When the book worked, it really worked for me – but there were just so many parts I could not properly get on board with, starting with the endless accounts of weird dreams Ruth and Neil had. I am unsure I grasped what the narrative purpose of those were and I found them relentlessly boring and confusing. While I appreciated the mixed-media approach, I didn’t love reading text messages that just never ended.

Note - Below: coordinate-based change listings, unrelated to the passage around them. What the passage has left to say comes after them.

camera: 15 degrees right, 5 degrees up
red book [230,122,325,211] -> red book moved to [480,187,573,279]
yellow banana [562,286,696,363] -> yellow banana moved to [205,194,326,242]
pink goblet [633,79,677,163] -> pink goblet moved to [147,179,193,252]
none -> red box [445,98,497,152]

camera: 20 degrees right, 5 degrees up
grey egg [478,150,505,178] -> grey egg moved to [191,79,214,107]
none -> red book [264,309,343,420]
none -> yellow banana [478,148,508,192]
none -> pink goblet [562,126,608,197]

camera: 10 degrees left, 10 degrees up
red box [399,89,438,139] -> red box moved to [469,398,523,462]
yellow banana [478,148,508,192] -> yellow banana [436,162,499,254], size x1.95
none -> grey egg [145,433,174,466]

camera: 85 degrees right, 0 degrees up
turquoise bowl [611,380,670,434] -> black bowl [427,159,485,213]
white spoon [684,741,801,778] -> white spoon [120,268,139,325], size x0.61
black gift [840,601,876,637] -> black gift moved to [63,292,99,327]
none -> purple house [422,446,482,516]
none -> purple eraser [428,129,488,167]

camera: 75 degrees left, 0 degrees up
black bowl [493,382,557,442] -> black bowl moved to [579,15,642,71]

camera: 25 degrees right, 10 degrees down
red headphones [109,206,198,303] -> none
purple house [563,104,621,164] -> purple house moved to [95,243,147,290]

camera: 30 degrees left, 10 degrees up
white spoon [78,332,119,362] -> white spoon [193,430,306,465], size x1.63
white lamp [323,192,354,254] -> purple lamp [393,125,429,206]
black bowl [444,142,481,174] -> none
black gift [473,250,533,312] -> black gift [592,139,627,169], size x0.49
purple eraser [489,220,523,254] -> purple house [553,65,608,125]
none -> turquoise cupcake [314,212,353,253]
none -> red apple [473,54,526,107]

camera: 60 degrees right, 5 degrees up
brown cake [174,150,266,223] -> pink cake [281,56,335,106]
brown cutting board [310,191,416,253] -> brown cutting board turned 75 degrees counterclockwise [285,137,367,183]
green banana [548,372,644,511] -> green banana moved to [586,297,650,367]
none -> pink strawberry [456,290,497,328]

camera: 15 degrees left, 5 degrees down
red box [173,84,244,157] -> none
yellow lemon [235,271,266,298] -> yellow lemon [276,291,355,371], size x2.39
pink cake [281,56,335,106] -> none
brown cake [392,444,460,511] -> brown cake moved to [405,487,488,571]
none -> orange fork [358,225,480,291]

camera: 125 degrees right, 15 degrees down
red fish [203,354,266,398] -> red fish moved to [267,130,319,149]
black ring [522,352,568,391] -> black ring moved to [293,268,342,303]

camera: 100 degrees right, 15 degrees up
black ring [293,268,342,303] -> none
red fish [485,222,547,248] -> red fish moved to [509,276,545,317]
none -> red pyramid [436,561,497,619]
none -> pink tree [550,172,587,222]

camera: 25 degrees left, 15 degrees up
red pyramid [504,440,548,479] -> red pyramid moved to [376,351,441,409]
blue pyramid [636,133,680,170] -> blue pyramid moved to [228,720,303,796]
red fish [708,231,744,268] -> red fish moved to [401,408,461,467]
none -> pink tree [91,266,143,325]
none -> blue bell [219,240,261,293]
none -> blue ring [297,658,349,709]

I really liked the framing of the story and I thought Franchini did something very clever: in the first chapter, when Neil breaks up with Ruth I couldn’t help but think that was the right choice because she seemed fairly awful. And then Franchini goes back and recontextualizes the scene in a way that made my heart hurt. Neil is, for all intents and purposes, really really awful. He is not only a cheater but also a stalker, he made Ruth into the person he wanted her to be and then punishes her for it, and his thoughts on women are unkind and horrifying (at some point he says this about his girlfriend of ten years: “The fact of her aging makes me uneasy.”). While I found his characterization believable and him endlessly fascinating, spending time in his head was very much not fun. Ruth on the other hand was just the kind of difficult to root for woman I adore in my fiction. Overall, I found this book impeccably structured and impressively constructed – but often difficult to stick with due to its deliberate darkness.
Content warning: stalking, grooming, eating disorders, disordered eating, cheating, emotional abuse, bullying, assault, sexual harrassment
I received an ARC of this book courtesy of Netgalley and Transworld Publishers in exchange for an honest review.